The paper introduces a regularization term based on Entropy, which is used to make the descriptors more sparse. This means that negative images won't be as 'close' to each other as they used to be in SimCLR. By doing this, it overcomes a major drawback of SimCLR where a descriptor of size 128 was as efficient as a descriptor of size 512.

Robust augmentations

It adds more robust augmentations to its augmentation pipeline. The authors have also adapted the InfoNCE loss function to make it suitable for cut-mix/mixup augmentation.

GeM Pooling

The paper makes good use of GeM Pooling, which was heavily used in the Instance matching genre. Ablation studies also prove its importance.

Post-processing of descriptors

The post-processing of descriptors is very innovative. The use of whitening + L2 norm from the impressive FAISS library is something that warrants further investigation.
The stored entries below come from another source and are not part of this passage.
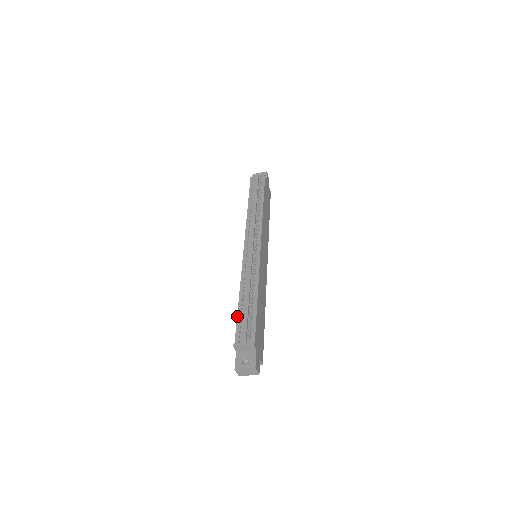
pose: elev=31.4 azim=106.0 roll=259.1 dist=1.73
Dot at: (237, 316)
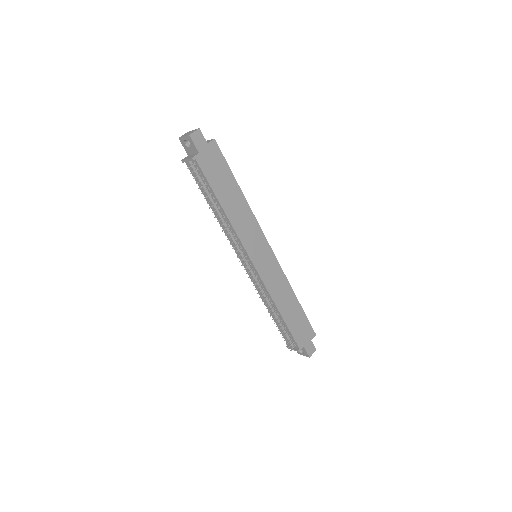
Dot at: occluded
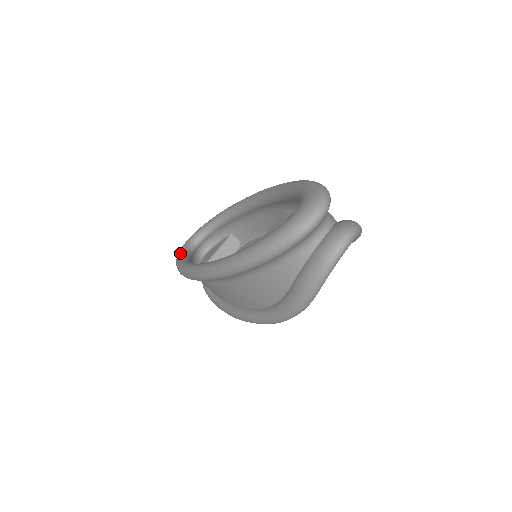
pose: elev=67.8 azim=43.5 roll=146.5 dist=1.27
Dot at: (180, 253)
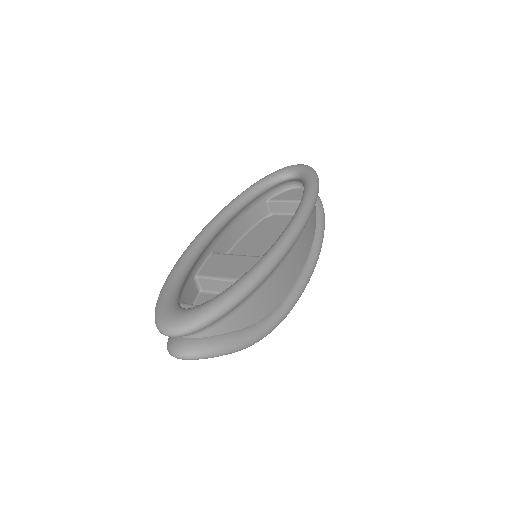
Dot at: (270, 176)
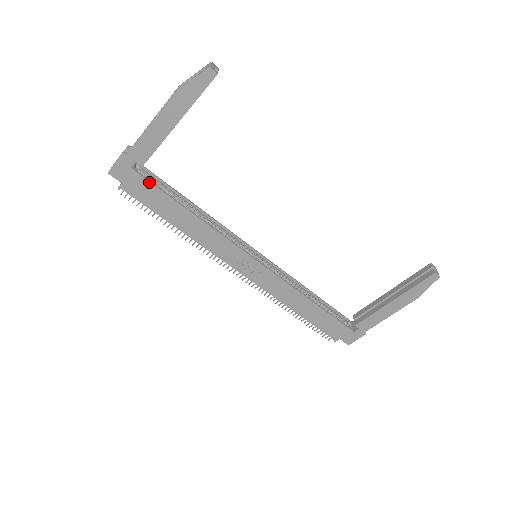
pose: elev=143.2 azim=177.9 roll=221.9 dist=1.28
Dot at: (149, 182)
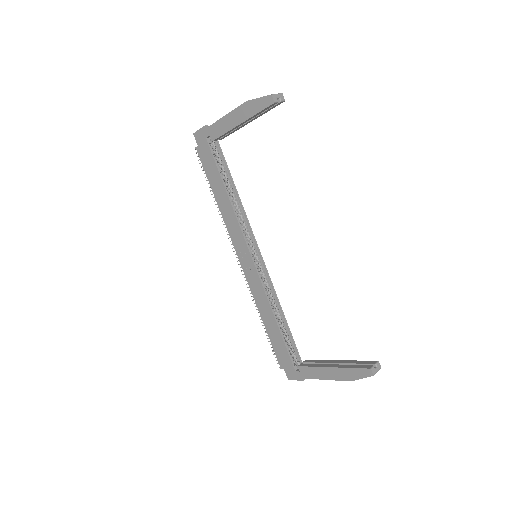
Dot at: (212, 155)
Bad things about the paper

Choice of base model

The authors could have started with a more powerful model like ViT instead of a ResNet. It would be worth checking their code to see if it can be modified for 'plug n play' with different models. Encoders for transformers should be modified to give suitable descriptors, as Encoders are known for their pre-training capabilities and can be used for larger images as well.

Potential for further improvements

SWaV could also be an inspiration to build upon this paper as it uses clustering algorithms to provide training time labels. For a task of copy detection, this looks like a suitable approach.

Conclusion

Despite some areas for potential improvement, this paper presents a significant advancement in self-supervised learning for image copy detection. The innovative approaches to regularization, augmentation, and post-processing make it a valuable contribution to the field.